I got my first official job that summer after sophomore year, as a junior stylist at one of the chiquest hair salons in town. Junior stylist meant that I shampooed clients’ hair before the real stylists cut it, and then swept up afterward, and sharpened their scissors, and disinfected their combs, and liaised with their coke dealers for them when they were busy, and fetched them food. The only male of the four stylists, Jean-Claude, who’d never been anywhere near Quebec, let alone France, was gay, and detested me on sight. One of those impeccably masculine types, with short hair, a mustache, and Carhartt work boots, he apparently thought “flamers” such as I made it less likely for the society at large to accept gays. I neither bothered pointing out that I was as straight as a one-dollar bill, nor asked his feelings about the annual Gay Pride parade down in the City.
Another stylist, Zhaneen, was around 40, botoxed to within an inch of her life, and unashamedly predatory. My second day on the job, she said, “You’re having a drink with me after work tonight,” in a tone that invited no negotiation. She drove us back to her condo in her little Mazda sports car, virtually threw me inside, and ravenously deflowered me. The sex part was hella fun. She was a wonderful teacher and I, judging from the noises she made, exactly the sort of gifted, attentive student every teacher loves to teach.
She didn’t teach me just about sex, but taught me a lot about makeup as well. I’d sort of been winging it the whole time I’d been wearing it, since I started middle school. She refined my approach. After lovemaking, she’d sit me down at her makeup table and experiment with different looks for me. Seeing myself in some of them, I think I knew how Narcissus must have felt. I was stunning! These sessions would almost invariably end with both of us being so turned on by how pretty she’d made me that we wound up making even more torrid love than when just home from the salon. She called me a dream come true — wonderfully feminine-looking, but generously endowed and inexhaustible. She made me promise I wouldn’t let any of the salon’s rich lady clients lure me away, but it was actually she who pulled the plug on our relationship, after the girlfriend who’d left her earlier in the year decided she’d made a terrible mistake.
Yes, another depression. But this time, having earned my own money for the first time, I was able to pull myself out of the pit with retail self-therapy. Ordering judiciously on line, I put together what I was sure was the cutest wardrobe any student at my high school would ever have been seen in.
I actually felt quite popular my senior year.
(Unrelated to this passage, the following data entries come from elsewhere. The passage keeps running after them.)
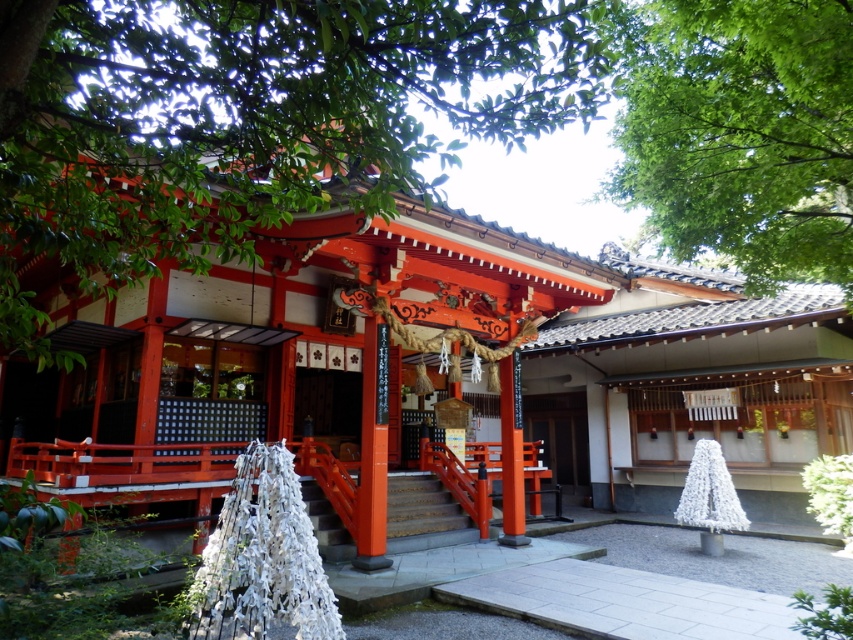
You are standing in front of the shrine and want to find the entrance. You see a green leafy tree at upper left and a smooth wooden door at center. Which object is closer to the entrance?

The smooth wooden door at center is closer to the entrance because it is positioned at the center, while the green leafy tree at upper left is on the left side of the door.

You are visiting the shrine and notice a green leafy tree at upper left and a smooth wooden door at center. Which object is shorter in height?

The green leafy tree at upper left is shorter than the smooth wooden door at center.

You are visiting the shrine and want to take a photo of the smooth wood stairs at center without any obstructions. However, there is a green leafy tree at upper left in the way. Based on their positions, can you determine if the tree will block your view of the stairs?

The green leafy tree at upper left is located above the smooth wood stairs at center, so it will block the view of the stairs if you take a photo from below looking upwards. To avoid obstruction, you should position yourself so the tree is out of frame or adjust your angle to capture the stairs without the tree overlapping.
No fewer than three boys, two of them much lusted-after jocks, secretly invited me to the prom — and then swore me to secrecy about their having done so when I declined. I thought it only fair that I take Pilar, who I’d found out over the course of my friendship wasn’t nearly as contemptuous of tradition as she pretended, self-protectingly. She wore a tuxedo and I a gown. An hour into the evening, we were named its king and queen. When Mrs. Halfin, our principal, read the announcement, she said, “Now the only question is which of you is which,” and everyone was comfortable enough to laugh, as I prefer to believe Mrs. Halfin had intended, rather than threaten a lawsuit. It was the happiest moment of my life to that point.
Pilar and I made love that night, and I think we were both surprised, she by how much I had to work with, and how skilled I was with it, and I by her gentleness. It felt like a wonderful valediction of our long friendship, and I wasn’t the only one crying when we parted.